Our group is looking to welcome 2-3 new Ph.D. students each year. We welcome applicants from a range of disciplines, including Electrical Engineering, Materials Science, Mechanical Engineering, Physics (or Applied Physics), Computer Engineering, Chemical Engineering, and Chemistry. If our research aligns with your interests and expertise, we encourage you to reach out. See the Areas of Interest below. Prior experience with materials deposition/growth and/or electronic device fabrication and measurements is highly preferred.
To apply: If you are applying to UC Berkeley EECS in Fall, please select “Asir Intisar Khan” as one of your top faculty of interest during the Fall PhD application cycle. If you are applying through a non-EECS program, please mention my name in your Statement of Purpose, and email me to let me know what department you are applying to.
If you are interested in joining our group, please email us at asir@berkeley.edu. In your email, start the subject line with: “Prospective PhD Applicant”. Briefly describe what you would like to work on, and explain how you would extend or improve on one of the areas of your interest that aligns with us. Attach your CV as a PDF. If you’ve worked with any of our collaborators or have relevant industry or research experience, mention that in your email as well.
Areas of Interest:
(i) Nanofabrication and characterization of emerging memory devices (ii) Wide and Ultrawide Bandgap Device fabrication and measurement (iii) Ferroelectric heterostructure deposition, metrology, and transport characterization. (iii) Nano and micro-scale heat transfer, thermal characterization, heat management, and nanofabrication, (iv) Synthesis, electronic transport, and theoretical modeling of topological materials.
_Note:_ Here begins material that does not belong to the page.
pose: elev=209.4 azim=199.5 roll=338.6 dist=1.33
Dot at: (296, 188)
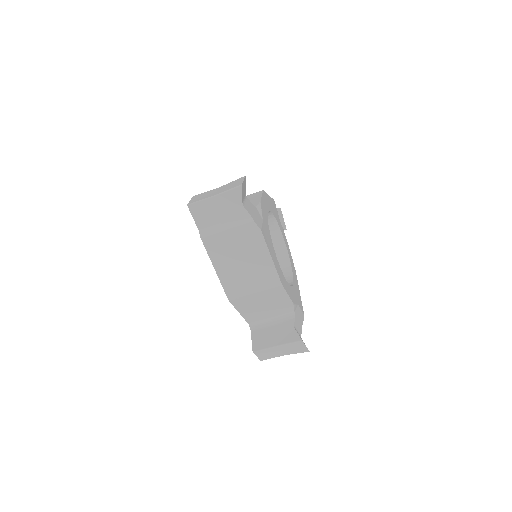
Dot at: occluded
Our group will focus on the development of low-power electronic devices by engineering heterogeneous device platforms and transformative materials, with a particular emphasis on controlling charge, heat, and spin transport at their interfaces. We are especially excited to contribute to next-generation AI hardware on both rigid and flexible substrates, and to explore novel interconnects and new thermal strategies for energy-efficient, 3D-integrated electronic systems. We are also interested in leveraging machine learning for accelerated design of experiments, materials discovery, and physics-informed modeling, to enhance our understanding and optimization of materials and devices at multiple scales. These efforts and innovations will complement software and circuit design efforts, driving collaboration and multiplying energy-efficiency gains across computing hardware.